Data for review:
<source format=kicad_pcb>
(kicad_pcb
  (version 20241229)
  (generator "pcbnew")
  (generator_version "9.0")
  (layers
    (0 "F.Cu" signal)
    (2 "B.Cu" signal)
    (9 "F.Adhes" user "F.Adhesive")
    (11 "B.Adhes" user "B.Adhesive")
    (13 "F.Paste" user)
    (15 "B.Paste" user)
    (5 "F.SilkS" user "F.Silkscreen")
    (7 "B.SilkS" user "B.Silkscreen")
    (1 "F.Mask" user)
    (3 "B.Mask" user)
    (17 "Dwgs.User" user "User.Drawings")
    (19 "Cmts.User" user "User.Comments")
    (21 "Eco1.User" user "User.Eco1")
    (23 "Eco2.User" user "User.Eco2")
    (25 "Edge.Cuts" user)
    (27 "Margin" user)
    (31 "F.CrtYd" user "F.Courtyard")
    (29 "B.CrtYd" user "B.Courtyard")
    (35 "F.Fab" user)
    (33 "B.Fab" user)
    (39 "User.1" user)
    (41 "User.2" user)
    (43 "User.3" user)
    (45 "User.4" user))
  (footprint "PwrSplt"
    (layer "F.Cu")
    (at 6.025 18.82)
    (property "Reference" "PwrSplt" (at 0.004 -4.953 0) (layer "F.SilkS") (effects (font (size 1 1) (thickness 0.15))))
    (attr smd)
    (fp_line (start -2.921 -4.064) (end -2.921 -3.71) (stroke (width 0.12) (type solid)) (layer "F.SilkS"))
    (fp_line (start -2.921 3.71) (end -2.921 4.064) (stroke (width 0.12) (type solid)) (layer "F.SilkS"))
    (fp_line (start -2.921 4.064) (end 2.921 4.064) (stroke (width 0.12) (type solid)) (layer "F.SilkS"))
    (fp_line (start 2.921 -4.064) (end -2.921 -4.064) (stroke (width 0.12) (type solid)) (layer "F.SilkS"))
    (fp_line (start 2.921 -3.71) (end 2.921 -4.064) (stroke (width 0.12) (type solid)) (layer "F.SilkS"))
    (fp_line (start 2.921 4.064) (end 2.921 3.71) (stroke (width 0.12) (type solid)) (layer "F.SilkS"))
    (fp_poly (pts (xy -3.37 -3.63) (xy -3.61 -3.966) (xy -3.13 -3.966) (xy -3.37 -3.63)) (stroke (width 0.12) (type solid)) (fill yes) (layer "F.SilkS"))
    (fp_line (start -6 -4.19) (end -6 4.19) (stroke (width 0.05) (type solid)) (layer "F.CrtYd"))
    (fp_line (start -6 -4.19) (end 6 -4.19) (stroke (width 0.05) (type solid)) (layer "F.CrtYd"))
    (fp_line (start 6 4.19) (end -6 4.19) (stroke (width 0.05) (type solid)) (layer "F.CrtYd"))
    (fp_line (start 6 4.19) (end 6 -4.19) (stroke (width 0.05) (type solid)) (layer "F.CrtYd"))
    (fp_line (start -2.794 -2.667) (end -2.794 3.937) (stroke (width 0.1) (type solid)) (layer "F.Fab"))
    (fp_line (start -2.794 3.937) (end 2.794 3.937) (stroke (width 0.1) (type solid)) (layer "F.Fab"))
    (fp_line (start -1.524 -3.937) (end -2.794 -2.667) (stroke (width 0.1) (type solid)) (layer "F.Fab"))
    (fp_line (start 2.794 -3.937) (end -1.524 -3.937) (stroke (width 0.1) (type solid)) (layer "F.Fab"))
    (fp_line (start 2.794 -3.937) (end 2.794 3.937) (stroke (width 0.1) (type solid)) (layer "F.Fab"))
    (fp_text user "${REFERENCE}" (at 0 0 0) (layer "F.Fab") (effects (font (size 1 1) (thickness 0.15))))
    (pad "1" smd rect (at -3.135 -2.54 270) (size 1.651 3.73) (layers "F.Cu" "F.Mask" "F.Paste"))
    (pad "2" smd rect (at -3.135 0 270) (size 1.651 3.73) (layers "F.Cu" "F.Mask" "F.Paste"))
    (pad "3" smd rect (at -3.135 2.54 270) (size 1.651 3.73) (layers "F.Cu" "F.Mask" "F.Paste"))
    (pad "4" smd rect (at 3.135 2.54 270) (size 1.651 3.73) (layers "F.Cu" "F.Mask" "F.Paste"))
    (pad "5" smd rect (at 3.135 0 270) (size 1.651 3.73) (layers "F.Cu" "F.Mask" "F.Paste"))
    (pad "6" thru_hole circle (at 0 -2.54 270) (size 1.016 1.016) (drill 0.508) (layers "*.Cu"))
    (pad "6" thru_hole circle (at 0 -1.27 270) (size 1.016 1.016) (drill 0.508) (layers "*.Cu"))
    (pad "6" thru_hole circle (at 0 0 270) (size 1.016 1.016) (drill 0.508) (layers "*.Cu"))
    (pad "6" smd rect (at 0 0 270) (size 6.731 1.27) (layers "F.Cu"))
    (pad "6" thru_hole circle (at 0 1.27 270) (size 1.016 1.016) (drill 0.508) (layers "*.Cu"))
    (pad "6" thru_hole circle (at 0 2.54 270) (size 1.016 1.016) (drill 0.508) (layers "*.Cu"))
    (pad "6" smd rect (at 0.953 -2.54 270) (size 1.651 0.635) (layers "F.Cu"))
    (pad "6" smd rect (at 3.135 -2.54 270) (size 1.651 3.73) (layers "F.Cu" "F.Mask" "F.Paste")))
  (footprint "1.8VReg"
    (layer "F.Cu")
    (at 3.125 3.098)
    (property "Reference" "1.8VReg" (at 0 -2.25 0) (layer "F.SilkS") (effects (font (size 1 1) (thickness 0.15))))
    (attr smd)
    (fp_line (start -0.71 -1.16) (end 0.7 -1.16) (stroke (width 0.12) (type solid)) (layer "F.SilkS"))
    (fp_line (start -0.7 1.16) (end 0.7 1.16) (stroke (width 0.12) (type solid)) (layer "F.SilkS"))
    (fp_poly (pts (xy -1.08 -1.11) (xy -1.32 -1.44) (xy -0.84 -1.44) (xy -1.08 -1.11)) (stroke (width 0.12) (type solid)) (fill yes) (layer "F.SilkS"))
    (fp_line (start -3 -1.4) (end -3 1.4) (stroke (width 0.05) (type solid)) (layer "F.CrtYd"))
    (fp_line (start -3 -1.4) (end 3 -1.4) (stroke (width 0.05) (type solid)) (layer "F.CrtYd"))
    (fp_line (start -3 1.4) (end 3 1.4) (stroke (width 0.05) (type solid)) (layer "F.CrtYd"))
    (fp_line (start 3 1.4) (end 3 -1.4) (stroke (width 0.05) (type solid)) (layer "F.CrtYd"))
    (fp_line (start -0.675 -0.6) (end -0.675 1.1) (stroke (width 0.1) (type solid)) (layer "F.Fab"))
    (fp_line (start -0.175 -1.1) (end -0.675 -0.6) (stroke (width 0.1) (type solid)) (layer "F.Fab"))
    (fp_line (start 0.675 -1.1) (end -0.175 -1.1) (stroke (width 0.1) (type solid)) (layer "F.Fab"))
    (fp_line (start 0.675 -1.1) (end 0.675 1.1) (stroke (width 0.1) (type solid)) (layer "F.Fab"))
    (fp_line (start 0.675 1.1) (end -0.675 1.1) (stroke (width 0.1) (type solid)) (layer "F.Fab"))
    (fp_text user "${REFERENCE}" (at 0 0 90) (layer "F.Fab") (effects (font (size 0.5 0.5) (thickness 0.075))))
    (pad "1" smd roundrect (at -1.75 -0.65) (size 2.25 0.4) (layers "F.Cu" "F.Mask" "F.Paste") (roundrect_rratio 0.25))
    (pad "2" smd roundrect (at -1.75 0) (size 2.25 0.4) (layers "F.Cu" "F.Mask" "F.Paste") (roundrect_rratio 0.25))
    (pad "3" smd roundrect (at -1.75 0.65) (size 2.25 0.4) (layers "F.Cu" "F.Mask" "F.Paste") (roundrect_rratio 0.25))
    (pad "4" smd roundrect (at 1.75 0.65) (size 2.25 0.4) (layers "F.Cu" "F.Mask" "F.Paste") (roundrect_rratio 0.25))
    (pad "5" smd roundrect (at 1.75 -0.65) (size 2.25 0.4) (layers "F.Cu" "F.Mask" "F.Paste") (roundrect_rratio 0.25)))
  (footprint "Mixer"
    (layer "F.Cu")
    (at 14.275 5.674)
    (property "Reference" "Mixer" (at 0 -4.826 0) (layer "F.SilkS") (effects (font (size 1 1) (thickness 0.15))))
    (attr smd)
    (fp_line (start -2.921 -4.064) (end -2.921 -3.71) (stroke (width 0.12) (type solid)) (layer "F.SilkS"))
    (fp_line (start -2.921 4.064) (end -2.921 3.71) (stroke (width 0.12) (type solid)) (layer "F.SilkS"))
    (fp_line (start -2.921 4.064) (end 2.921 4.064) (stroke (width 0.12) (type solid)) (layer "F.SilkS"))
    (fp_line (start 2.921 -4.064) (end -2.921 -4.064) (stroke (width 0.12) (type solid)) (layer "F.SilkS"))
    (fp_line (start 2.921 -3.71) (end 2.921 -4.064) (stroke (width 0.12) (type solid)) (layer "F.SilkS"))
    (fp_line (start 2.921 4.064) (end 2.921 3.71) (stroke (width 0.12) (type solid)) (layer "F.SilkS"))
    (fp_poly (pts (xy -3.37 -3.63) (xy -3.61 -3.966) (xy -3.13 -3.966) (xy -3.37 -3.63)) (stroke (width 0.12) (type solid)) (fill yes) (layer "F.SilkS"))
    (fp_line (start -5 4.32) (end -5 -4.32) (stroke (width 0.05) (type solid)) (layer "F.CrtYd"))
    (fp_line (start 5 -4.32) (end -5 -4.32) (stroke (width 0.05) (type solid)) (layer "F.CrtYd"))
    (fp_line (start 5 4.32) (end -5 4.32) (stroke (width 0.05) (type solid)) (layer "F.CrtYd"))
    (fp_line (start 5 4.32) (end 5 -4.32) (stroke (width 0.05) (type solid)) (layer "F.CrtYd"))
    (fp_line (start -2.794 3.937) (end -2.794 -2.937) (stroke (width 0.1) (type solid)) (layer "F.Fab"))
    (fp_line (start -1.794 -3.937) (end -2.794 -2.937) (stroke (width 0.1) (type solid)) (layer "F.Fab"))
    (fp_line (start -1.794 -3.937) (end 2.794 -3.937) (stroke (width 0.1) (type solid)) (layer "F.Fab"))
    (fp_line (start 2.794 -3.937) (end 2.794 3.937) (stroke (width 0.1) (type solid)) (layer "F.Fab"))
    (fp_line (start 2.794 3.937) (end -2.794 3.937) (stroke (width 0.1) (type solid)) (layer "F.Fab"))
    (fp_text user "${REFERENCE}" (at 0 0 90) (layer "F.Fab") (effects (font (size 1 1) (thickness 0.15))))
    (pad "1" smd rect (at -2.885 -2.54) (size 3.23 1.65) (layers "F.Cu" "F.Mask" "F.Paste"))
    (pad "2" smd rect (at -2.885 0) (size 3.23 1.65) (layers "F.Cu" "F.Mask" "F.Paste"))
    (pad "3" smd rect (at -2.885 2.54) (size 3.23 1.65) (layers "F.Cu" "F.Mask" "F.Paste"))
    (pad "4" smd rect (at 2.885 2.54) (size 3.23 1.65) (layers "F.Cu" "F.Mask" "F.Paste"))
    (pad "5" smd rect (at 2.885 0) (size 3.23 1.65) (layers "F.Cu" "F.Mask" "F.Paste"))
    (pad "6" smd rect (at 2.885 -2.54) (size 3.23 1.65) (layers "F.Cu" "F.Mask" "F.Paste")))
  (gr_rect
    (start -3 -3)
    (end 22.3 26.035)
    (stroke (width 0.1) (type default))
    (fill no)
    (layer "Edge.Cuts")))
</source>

What you have to do: Please restate word for word only the lines from the one with "(end 22.3 26.035)" through the final line of the listing above, both of them included.

Response to the exercise:
    (end 22.3 26.035)
    (stroke (width 0.1) (type default))
    (fill no)
    (layer "Edge.Cuts")))
</source>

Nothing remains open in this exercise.